Every entry must appear in the answer exactly as it does here.

BEGIN

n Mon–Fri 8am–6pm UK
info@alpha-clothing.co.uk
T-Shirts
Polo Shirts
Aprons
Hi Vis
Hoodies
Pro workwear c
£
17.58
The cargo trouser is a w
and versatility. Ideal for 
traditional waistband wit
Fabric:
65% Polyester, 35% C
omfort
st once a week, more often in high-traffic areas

END

• [RESPONSE TO THIS TASK]:
n Mon–Fri 8am–6pm UK
info@alpha-clothing.co.uk
T-Shirts
Polo Shirts
Aprons
Hi Vis
Hoodies
Pro workwear c
£
17.58
The cargo trouser is a w
and versatility. Ideal for 
traditional waistband wit
Fabric:
65% Polyester, 35% C
omfort
st once a week, more often in high-traffic areas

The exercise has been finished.